Glucagon-like peptide 1 receptor agonists: anti-inflammatory effects in cardiovascular diseases

The potential therapeutic applications of glucagon-like peptide-1 (GLP-1) have led to the development of GLP-1 receptor agonists (GLP-1RAs), which replicate GLP-1’s effects. The primary use of GLP-1RAs is the management of type 2 diabetes (T2DM) by stimulation of insulin secretion. In addition to its metabolic functions, GLP-1 exhibits significant anti-inflammatory effects through various molecular pathways, utilizing both direct and indirect mechanisms. Experimental studies have revealed that GLP-1RAs modulate multiple inflammatory pathways, including cytokine production, oxidative stress, glucotoxicity, lipotoxicity, and immune cell recruitment across multiple organs. They interact with their receptors on immune cells, thereby reducing the production of inflammatory cytokines and decreasing the infiltration of immune cells into tissues. There is considerable overlap among the pathways activated by GLP-1R in cardiovascular tissue, which can lead to anti-apoptotic, antioxidative, and anti-inflammatory effects.
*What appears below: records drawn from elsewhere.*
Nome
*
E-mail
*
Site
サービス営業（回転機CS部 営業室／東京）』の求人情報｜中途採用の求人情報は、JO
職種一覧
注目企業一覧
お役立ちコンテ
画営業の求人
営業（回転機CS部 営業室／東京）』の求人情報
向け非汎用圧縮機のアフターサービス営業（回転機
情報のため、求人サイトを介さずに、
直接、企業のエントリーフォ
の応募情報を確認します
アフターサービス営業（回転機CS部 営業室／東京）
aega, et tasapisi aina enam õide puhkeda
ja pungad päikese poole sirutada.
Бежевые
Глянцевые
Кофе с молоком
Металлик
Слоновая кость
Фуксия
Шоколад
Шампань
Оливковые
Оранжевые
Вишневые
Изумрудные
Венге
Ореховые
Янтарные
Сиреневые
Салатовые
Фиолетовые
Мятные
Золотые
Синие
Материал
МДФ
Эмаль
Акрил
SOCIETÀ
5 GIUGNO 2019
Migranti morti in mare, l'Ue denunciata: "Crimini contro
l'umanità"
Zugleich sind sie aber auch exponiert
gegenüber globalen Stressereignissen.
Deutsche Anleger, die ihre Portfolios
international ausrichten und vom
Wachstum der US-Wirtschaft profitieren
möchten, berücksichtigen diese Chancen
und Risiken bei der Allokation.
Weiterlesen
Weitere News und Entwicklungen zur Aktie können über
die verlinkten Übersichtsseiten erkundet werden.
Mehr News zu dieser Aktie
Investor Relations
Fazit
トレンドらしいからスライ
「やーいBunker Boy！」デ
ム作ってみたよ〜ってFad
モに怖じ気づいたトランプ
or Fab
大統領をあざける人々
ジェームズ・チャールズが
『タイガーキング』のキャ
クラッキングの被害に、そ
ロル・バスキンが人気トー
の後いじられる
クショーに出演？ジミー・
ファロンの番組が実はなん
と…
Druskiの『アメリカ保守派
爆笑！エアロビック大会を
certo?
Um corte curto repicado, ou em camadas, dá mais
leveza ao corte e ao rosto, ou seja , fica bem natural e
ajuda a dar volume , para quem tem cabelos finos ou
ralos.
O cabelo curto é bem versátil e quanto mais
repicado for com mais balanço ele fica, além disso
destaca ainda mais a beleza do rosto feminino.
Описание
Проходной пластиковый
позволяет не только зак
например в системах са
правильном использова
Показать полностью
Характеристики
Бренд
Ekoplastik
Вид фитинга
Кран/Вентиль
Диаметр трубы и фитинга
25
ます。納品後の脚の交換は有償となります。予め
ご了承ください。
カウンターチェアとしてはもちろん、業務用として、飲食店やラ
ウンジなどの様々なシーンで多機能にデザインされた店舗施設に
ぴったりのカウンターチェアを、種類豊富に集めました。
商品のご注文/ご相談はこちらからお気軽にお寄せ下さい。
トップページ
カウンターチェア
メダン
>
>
Clinical studies have confirmed the anti-inflammatory effects of GLP-1RAs in conditions such as acute myocardial infarction, left ventricular dysfunction, coronary artery disease, and ST-segment elevation myocardial infarction. Notably, GLP-1RAs are included in the European Society of Cardiology guidelines for managing cardiovascular disease in patients with T2DM.